§ **SUPPLIED MATERIAL**
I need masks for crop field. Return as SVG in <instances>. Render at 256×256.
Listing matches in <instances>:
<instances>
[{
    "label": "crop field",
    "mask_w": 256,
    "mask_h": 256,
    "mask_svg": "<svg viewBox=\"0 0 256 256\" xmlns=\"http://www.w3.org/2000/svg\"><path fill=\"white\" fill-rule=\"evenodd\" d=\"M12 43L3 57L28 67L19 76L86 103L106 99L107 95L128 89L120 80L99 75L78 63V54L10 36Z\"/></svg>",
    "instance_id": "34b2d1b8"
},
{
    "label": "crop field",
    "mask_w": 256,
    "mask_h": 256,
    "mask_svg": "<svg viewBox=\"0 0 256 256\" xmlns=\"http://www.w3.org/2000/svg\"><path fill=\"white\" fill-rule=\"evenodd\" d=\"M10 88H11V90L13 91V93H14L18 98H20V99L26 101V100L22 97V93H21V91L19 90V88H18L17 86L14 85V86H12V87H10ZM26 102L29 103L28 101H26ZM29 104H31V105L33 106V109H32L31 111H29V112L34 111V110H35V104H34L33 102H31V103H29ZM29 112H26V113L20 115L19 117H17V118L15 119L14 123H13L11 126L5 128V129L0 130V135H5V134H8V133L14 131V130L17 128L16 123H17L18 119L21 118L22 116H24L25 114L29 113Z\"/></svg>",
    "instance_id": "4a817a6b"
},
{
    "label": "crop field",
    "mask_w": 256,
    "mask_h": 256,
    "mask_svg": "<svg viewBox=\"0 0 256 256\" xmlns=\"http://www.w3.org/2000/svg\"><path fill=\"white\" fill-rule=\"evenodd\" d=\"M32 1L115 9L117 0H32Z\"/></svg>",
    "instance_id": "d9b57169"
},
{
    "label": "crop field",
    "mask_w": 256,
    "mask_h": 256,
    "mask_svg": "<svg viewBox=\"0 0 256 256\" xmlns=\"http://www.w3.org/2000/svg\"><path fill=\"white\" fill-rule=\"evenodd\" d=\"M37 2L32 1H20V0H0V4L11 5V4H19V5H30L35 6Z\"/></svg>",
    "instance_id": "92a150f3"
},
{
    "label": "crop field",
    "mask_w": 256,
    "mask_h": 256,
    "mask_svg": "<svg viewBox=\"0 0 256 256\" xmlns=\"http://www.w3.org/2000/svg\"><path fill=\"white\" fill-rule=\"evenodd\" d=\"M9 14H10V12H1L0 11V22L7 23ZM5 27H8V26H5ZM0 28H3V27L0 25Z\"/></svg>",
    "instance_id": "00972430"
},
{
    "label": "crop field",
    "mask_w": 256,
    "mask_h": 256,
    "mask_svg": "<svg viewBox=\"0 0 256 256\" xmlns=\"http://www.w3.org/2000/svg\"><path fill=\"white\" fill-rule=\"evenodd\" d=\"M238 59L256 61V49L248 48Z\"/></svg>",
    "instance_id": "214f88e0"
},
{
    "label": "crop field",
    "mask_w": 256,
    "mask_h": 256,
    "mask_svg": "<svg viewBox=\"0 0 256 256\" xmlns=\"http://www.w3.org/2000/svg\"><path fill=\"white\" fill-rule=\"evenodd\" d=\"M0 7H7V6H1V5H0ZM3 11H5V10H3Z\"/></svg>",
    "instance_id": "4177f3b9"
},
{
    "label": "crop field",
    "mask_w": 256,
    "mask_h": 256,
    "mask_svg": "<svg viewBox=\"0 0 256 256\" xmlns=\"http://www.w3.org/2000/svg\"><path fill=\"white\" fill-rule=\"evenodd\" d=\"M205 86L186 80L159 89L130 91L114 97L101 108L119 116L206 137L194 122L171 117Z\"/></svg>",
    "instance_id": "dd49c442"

§ **WRITTEN INSTRUCTION**
Make an exact copy of the listing, including every line.

§ **EXERCISE SOLUTION**
I need masks for crop field. Return as SVG in <instances>. Render at 256×256.
Listing matches in <instances>:
<instances>
[{
    "label": "crop field",
    "mask_w": 256,
    "mask_h": 256,
    "mask_svg": "<svg viewBox=\"0 0 256 256\" xmlns=\"http://www.w3.org/2000/svg\"><path fill=\"white\" fill-rule=\"evenodd\" d=\"M12 43L3 57L28 67L19 76L86 103L106 99L107 95L128 89L120 80L99 75L78 63V54L10 36Z\"/></svg>",
    "instance_id": "34b2d1b8"
},
{
    "label": "crop field",
    "mask_w": 256,
    "mask_h": 256,
    "mask_svg": "<svg viewBox=\"0 0 256 256\" xmlns=\"http://www.w3.org/2000/svg\"><path fill=\"white\" fill-rule=\"evenodd\" d=\"M10 88H11V90L13 91V93H14L18 98H20V99L26 101V100L22 97V93H21V91L19 90V88H18L17 86L14 85V86H12V87H10ZM26 102L29 103L28 101H26ZM29 104H31V105L33 106V109H32L31 111H29V112L34 111V110H35V104H34L33 102H31V103H29ZM29 112H26V113L20 115L19 117H17V118L15 119L14 123H13L11 126L5 128V129L0 130V135H5V134H8V133L14 131V130L17 128L16 123H17L18 119L21 118L22 116H24L25 114L29 113Z\"/></svg>",
    "instance_id": "4a817a6b"
},
{
    "label": "crop field",
    "mask_w": 256,
    "mask_h": 256,
    "mask_svg": "<svg viewBox=\"0 0 256 256\" xmlns=\"http://www.w3.org/2000/svg\"><path fill=\"white\" fill-rule=\"evenodd\" d=\"M32 1L115 9L117 0H32Z\"/></svg>",
    "instance_id": "d9b57169"
},
{
    "label": "crop field",
    "mask_w": 256,
    "mask_h": 256,
    "mask_svg": "<svg viewBox=\"0 0 256 256\" xmlns=\"http://www.w3.org/2000/svg\"><path fill=\"white\" fill-rule=\"evenodd\" d=\"M37 2L32 1H20V0H0V4L11 5V4H19V5H30L35 6Z\"/></svg>",
    "instance_id": "92a150f3"
},
{
    "label": "crop field",
    "mask_w": 256,
    "mask_h": 256,
    "mask_svg": "<svg viewBox=\"0 0 256 256\" xmlns=\"http://www.w3.org/2000/svg\"><path fill=\"white\" fill-rule=\"evenodd\" d=\"M9 14H10V12H1L0 11V22L7 23ZM5 27H8V26H5ZM0 28H3V27L0 25Z\"/></svg>",
    "instance_id": "00972430"
},
{
    "label": "crop field",
    "mask_w": 256,
    "mask_h": 256,
    "mask_svg": "<svg viewBox=\"0 0 256 256\" xmlns=\"http://www.w3.org/2000/svg\"><path fill=\"white\" fill-rule=\"evenodd\" d=\"M238 59L256 61V49L248 48Z\"/></svg>",
    "instance_id": "214f88e0"
},
{
    "label": "crop field",
    "mask_w": 256,
    "mask_h": 256,
    "mask_svg": "<svg viewBox=\"0 0 256 256\" xmlns=\"http://www.w3.org/2000/svg\"><path fill=\"white\" fill-rule=\"evenodd\" d=\"M0 7H7V6H1V5H0ZM3 11H5V10H3Z\"/></svg>",
    "instance_id": "4177f3b9"
},
{
    "label": "crop field",
    "mask_w": 256,
    "mask_h": 256,
    "mask_svg": "<svg viewBox=\"0 0 256 256\" xmlns=\"http://www.w3.org/2000/svg\"><path fill=\"white\" fill-rule=\"evenodd\" d=\"M205 86L186 80L159 89L130 91L114 97L101 108L119 116L206 137L194 122L171 117Z\"/></svg>",
    "instance_id": "dd49c442"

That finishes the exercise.